How to design a sound level meter based on MEMS?
MEMS are microelectromechanical systems that are fabricated using the same materials (usually silicon) and etching techniques used to make microelectronic circuits. These techniques can build microscale and nanoscale structures with high precision and reproducibility. MEMS microphones are very small but highly sensitive (noise floor typically better than 30dBA). Many MEMS microphones integrate amplification and digital sampling chips at the device level (even chip level), thereby directly providing digital signals and reducing the cost of other parts of the system or instrument. In addition, direct integration of analog-to-digital circuitry at the device level eliminates electromagnetic noise coupled to analog input lines in conventional designs.
MEMS microphones are manufactured using a tightly controlled microetching process, so the individual characteristics of each MEMS microphone are extremely consistent. They are very linear (0.1% total harmonic distortion (HD) or better at 1kHz/94dB SPL) and have a wide dynamic range (typically better than 30dBA to 120dBA). In addition, MEMS microphones have little sensitivity to temperature changes, and likewise, their microphone diaphragms are so small and thin that they are more than 10 times less sensitive to vibration than electrostatic microphones. In addition, MEMS microphones are widely available in the consumer electronics market, so they are also very cheap. Their sensitivity remains very stable over time and usually does not require recalibration to stay within Type I specifications.
These advantages make MEMS microphones ideal for designs. Of course, MEMS microphones have some shortcomings to make up for if they want to design an efficient sound level meter.

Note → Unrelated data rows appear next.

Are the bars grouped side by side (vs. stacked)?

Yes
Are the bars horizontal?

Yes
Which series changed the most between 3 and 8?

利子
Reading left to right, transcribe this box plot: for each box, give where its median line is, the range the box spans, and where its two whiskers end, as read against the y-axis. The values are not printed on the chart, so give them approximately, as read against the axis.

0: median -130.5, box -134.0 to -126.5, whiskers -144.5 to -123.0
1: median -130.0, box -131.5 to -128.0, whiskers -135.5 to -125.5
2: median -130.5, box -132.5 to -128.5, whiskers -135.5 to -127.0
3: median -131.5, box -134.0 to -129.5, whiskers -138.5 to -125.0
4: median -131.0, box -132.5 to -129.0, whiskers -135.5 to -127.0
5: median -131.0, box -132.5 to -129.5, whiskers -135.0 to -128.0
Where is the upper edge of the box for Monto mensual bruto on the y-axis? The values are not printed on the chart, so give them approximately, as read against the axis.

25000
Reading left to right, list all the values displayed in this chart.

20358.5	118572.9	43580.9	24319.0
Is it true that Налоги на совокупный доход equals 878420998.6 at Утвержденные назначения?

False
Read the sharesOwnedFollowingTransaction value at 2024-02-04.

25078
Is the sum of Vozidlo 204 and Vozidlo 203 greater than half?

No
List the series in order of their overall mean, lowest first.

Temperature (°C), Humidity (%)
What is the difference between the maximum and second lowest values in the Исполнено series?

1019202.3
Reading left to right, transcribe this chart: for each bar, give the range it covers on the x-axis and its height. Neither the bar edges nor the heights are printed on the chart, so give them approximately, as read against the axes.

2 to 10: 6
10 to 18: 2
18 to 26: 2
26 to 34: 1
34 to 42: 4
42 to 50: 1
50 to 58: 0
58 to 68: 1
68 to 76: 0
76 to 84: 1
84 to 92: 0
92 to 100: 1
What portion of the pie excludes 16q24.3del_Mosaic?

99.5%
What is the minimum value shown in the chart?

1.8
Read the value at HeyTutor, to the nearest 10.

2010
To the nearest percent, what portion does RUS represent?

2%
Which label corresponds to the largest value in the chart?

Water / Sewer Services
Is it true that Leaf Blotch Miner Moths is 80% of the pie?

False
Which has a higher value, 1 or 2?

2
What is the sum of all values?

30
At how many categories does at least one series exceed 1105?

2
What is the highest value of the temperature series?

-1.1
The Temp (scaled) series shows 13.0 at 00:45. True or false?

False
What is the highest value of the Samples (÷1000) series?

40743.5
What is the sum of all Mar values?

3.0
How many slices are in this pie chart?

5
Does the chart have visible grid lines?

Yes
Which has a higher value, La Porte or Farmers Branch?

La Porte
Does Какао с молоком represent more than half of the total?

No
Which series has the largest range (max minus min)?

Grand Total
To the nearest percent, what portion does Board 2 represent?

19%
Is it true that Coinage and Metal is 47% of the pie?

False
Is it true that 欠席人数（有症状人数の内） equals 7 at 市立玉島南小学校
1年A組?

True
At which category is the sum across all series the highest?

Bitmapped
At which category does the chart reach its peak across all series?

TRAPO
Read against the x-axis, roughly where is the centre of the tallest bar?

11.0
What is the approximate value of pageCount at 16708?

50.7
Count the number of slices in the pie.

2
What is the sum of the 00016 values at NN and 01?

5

Because MEMS microphones provide digital signals at the device level, it is not possible to remove the pressure sensitive cavity from the circuit and test the analog link in isolation. All relevant standards for sound level meters were written in the 1970s and assumed that the sound level meter design consisted of a single microphone cavity driving an analog processing chain or an analog-to-digital converter (ADC) followed by a digital processing chain. This requires the use of electrical signals instead of microphones to test sound level meters. MEMS microphones, on the other hand, complete the analog-to-digital conversion at the device level, which means that even though a sound level meter may have the performance required to comply with a standard, it cannot be tested using the methods specified in that standard.
Due to the very small size of the silicon structures of MEMS microphones, even tiny dust particles can easily enter the microphone cavity and damage them. Extremely high static and dynamic stresses (typically above 160 dB-SPL) can also cause damage to these small silicon structures.
MEMS microphones typically have sharp resonances in the 10kHz to 20kHz range. Correction for this resonance is required so that the frequency response of the sound level meter falls within the limits of the appropriate standard.